How do you use React.lazy and Suspense to load components only when needed?
`React.lazy(() => import('./X'))` returns a component that resolves on first render via dynamic import — the bundler emits a separate chunk. Wrap it in `<Suspense fallback={<Spinner/>}>` to show UI while the chunk downloads. Best for route-level code splitting and heavy components (charts, editors, modals) that aren't on the critical path.
Lazy loading lets you defer downloading a component's code until it's actually rendered.
Basic usage
import { lazy, Suspense } from 'react';
const Settings = lazy(() => import('./Settings'));
function App() {
return (
<Suspense fallback={<Spinner />}>
<Settings />
</Suspense>
);
}The bundler (Vite/webpack/Rollup) sees import('./Settings') and emits a separate JS chunk. The chunk is fetched on first render of <Settings/>.
Route-level splitting
const Home = lazy(() => import('./pages/Home'));
const Profile = lazy(() => import('./pages/Profile'));
<Suspense fallback={<PageSkeleton />}>
<Routes>
<Route path="/" element={<Home />} />
<Route path="/profile" element={<Profile />} />
</Routes>
</Suspense>Each route is its own chunk; users only download what they navigate to.

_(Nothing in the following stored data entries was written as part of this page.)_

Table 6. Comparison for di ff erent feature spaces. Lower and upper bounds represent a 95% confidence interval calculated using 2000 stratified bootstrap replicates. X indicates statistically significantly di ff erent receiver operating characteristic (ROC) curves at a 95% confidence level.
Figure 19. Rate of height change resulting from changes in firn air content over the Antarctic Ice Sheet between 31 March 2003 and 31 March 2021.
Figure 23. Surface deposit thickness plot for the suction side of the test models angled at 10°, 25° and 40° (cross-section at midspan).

Component-level splitting (heavy widgets)
const Chart = lazy(() => import('./Chart')); // includes recharts/d3
function Dashboard() {
const [open, setOpen] = useState(false);
return (
<>
<button onClick={() => setOpen(true)}>Show chart</button>
{open && (
<Suspense fallback={<ChartSkeleton />}>
<Chart />
</Suspense>
)}
</>
);
}A 200 KB chart library no longer ships in the initial bundle.
Preloading on intent
const Profile = lazy(() => import('./Profile'));
function Nav() {
return (
<a
href="/profile"
onMouseEnter={() => import('./Profile')} // warm the cache
>
Profile
</a>
);
}Hover triggers the fetch; by the time the user clicks, the chunk is in memory.
Named exports
React.lazy only takes default exports. Wrap to expose a named one:
const Chart = lazy(() =>
import('./charts').then(m => ({ default: m.Chart })),
);Error boundaries
A failed chunk fetch (network down, deploy rollover) throws. Wrap with an error boundary so users see a retry instead of a white screen.

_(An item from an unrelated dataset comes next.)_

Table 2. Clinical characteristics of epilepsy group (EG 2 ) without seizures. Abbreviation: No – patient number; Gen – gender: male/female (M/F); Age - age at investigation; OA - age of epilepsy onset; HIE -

<ErrorBoundary fallback={<RetryUI />}>
<Suspense fallback={<Spinner />}>
<LazyThing />
</Suspense>
</ErrorBoundary>Suspense fallback choices
- Skeleton matching the layout: best — no layout shift.
- Spinner centered: fine for modals/inline.
- Empty: fine if the chunk loads under 100 ms.
When NOT to lazy-load
- Components that are visible on first paint: you'd just add a flash.
- Tiny components: the chunk overhead exceeds the savings.
- Above-the-fold UI: defer below-the-fold instead.
Follow-up questions
- •How would you preload a lazy chunk on hover?
- •Why does React.lazy require a default export?
- •What happens if the chunk download fails?
Common mistakes
- •Wrapping the entire app in one Suspense — a single slow route blocks everything.
- •Lazy-loading components that are always visible — adds a spinner flash for no savings.
- •Forgetting an error boundary, then white-screening when a chunk 404s after deploy.
Performance considerations
- •Route-level splitting is the highest-ROI use. Component-level splitting matters for heavy deps (charts, rich text, editors). Always pair with preloading-on-intent so the network hop is hidden behind user latency (hover → click is ~150 ms).
Edge cases
- •Stale chunks after deploy: the user has the old index.html referencing a chunk hash that no longer exists. Fix with retry-on-fail or a SW that revalidates.
- •SSR + lazy: Next.js needs dynamic() instead of React.lazy in the Pages Router.
- •Suspense for data fetching requires a framework or a hand-rolled cache.